Les Lakota ont élu Frêne pour représenter tous les arbres de la création ainsi que l’homme en son individualité en façonnant le tuyau de la Pipe Sacrée dans son bois. C’est lorsqu’il est jeune et bien droit qu’il est choisi, de préférence par temps orageux, « avant le premier coup de tonnerre. L’arbre sentant la foudre, retient sa sève sans ses racines ; ainsi le bois ne fendra pas » **
Chez les Celtes, le frêne incarne la volonté inébranlable. Intransigeant, dur, inflexible, le frêne aide à ne pas perdre la volonté d’y arriver, tout en gardant une totale liberté. Il symbolise la puissance de l’eau, et la rapidité des chevaux. Il a la réputation d’amollir les cristallisations qu’elles soient du corps (rhumatismes), ou psychiques.

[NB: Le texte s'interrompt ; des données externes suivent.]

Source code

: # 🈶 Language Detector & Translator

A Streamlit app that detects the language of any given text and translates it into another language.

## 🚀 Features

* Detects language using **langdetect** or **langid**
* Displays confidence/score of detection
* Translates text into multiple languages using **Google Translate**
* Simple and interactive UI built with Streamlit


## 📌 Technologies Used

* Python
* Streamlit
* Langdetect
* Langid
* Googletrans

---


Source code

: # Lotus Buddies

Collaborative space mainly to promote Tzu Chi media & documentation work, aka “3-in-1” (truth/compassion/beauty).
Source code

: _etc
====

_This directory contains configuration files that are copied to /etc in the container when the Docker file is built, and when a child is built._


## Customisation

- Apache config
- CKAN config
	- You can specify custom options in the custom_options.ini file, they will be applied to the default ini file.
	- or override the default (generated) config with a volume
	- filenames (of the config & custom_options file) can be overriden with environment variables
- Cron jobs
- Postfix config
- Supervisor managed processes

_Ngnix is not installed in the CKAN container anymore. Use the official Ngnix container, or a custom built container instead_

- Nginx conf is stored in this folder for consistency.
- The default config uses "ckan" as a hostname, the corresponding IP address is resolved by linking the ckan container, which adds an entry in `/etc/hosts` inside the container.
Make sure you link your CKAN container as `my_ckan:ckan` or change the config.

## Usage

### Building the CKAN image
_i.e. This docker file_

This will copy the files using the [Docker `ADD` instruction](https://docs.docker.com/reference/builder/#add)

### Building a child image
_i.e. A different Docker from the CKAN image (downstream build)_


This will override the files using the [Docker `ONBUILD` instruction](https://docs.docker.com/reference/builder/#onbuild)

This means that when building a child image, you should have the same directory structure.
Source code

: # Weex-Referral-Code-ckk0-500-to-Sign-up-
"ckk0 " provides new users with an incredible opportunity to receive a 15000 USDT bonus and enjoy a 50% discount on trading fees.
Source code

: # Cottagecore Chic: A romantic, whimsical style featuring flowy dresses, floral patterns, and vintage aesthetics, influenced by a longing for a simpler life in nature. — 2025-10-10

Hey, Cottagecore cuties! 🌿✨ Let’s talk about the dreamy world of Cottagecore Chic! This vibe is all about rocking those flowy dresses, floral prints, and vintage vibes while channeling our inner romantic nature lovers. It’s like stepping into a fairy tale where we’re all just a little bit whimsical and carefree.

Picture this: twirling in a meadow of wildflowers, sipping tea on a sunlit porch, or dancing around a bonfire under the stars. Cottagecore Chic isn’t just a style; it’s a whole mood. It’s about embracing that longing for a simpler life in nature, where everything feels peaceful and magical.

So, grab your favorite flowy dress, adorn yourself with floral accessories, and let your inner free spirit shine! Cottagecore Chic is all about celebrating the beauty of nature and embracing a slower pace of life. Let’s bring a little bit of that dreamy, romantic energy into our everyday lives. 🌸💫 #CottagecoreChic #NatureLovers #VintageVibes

Je me souviens de ces frênes au fond du jardin. Ils m’attiraient. Nombre de fois, je m’y suis posée, dissimulée. J’y trouvais un silence propice à l‘introspection, une solitude, nécessaire à la digestion de la vie. Le frêne est comme l’eau, un compagnon indispensable à mon équilibre. Peut être pour y retrouver ma féminité cachée, et refoulée, par peur d’être souillée.